Dilek Hakkani-Tür is a senior principal scientist at Amazon Alexa AI focusing on enabling natural dialogues with machines. Prior to joining Amazon, she was leading the dialogue research group at Google (2016-2018), a principal researcher at Microsoft Research (2010-2016), International Computer Science Institute (ICSI, 2006-2010) and AT&T Labs-Research (2001-2005). She received her BSc degree from Middle East Technical Univ, in 1994, and MSc and PhD degrees from Bilkent Univ., Department of Computer Engineering, in 1996 and 2000, respectively. Her research interests include conversational AI, natural language and speech processing, spoken dialogue systems, and machine learning for language processing. She has over 80 patents that were granted and co-authored more than 300 papers in natural language and speech processing. She received several best paper awards for publications she co-authored on conversational systems, including her earlier work on active learning for dialogue systems, from IEEE Signal Processing Society, ISCA and EURASIP. She served as an associate editor for IEEE Transactions on Audio, Speech and Language Processing (2005-2008), member of the IEEE Speech and Language Technical Committee (2009-2014), area editor for speech and language processing for Elsevier's Digital Signal Processing Journal and IEEE Signal Processing Letters (2011-2013), and served on the ISCA Advisory Council (2015-2019). She also served as the Editor-in-Chief of the IEEE/ACM Transactions on Audio, Speech and Language Processing (2019-2021), an IEEE Distinguished Industry Speaker (2021) and is a fellow of the IEEE (2014) and ISCA (2014).

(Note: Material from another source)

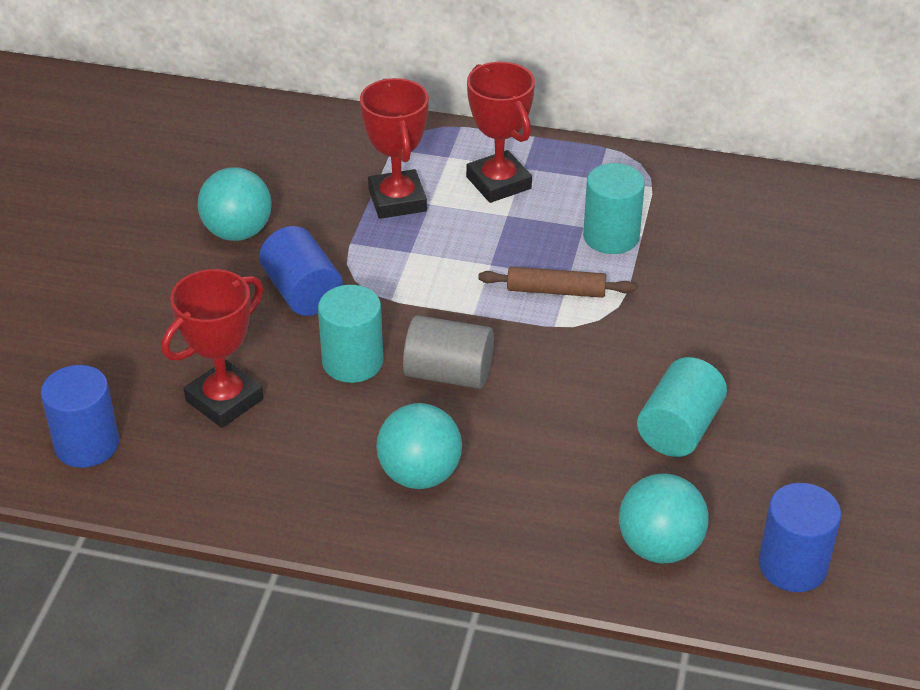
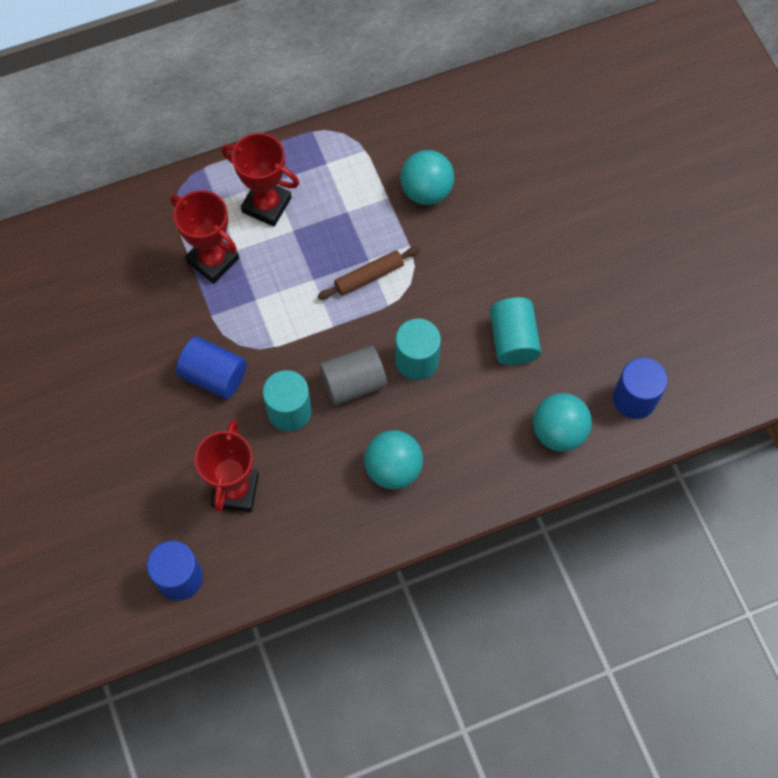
camera: 35 degrees left, 25 degrees up
turquoise ball [198,167,272,241] -> turquoise ball moved to [400,150,454,205]
turquoise cylinder [583,163,645,254] -> turquoise cylinder moved to [395,319,441,380]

Learned optimizers: why they're the future, why they’re hard, and what they can do now

May 3, 2023, 4:30 a.m.

The success of deep learning has hinged on learned functions dramatically outperforming hand-designed functions for many tasks. However, we still train models using hand designed optimizers acting on hand designed loss functions. I will argue that these hand designed components are typically mismatched to the desired behavior, and that we can expect meta-learned optimizers to perform much better. I will discuss the challenges and pathologies that make meta-training learned optimizers difficult. These include: chaotic and high variance meta-loss landscapes; extreme computational costs for meta-training; lack of comprehensive meta-training datasets; challenges designing learned optimizers with the right inductive biases; challenges interpreting the method of action of learned optimizers. I will share solutions to some of these challenges. I will show experimental results where learned optimizers outperform hand-designed optimizers in many contexts, and I will discuss novel capabilities that are enabled by meta-training learned optimizers.

Jascha Sohl-Dickstein

I am a principal scientist in Google DeepMind, where I lead a research team with interests spanning machine learning, physics, and neuroscience. I'm most (in)famous for inventing diffusion models. My recent work has focused on theory of overparameterized neural networks, meta-training of learned optimizers, and understanding the capabilities of large language models. Before working at Google I was a visiting scholar in Surya Ganguli's lab at Stanford University, and an academic resident at Khan Academy. I earned my PhD in 2012 in the Redwood Center for Theoretical Neuroscience at UC Berkeley, in Bruno Olshausen's lab. Prior to my PhD, I worked on Mars.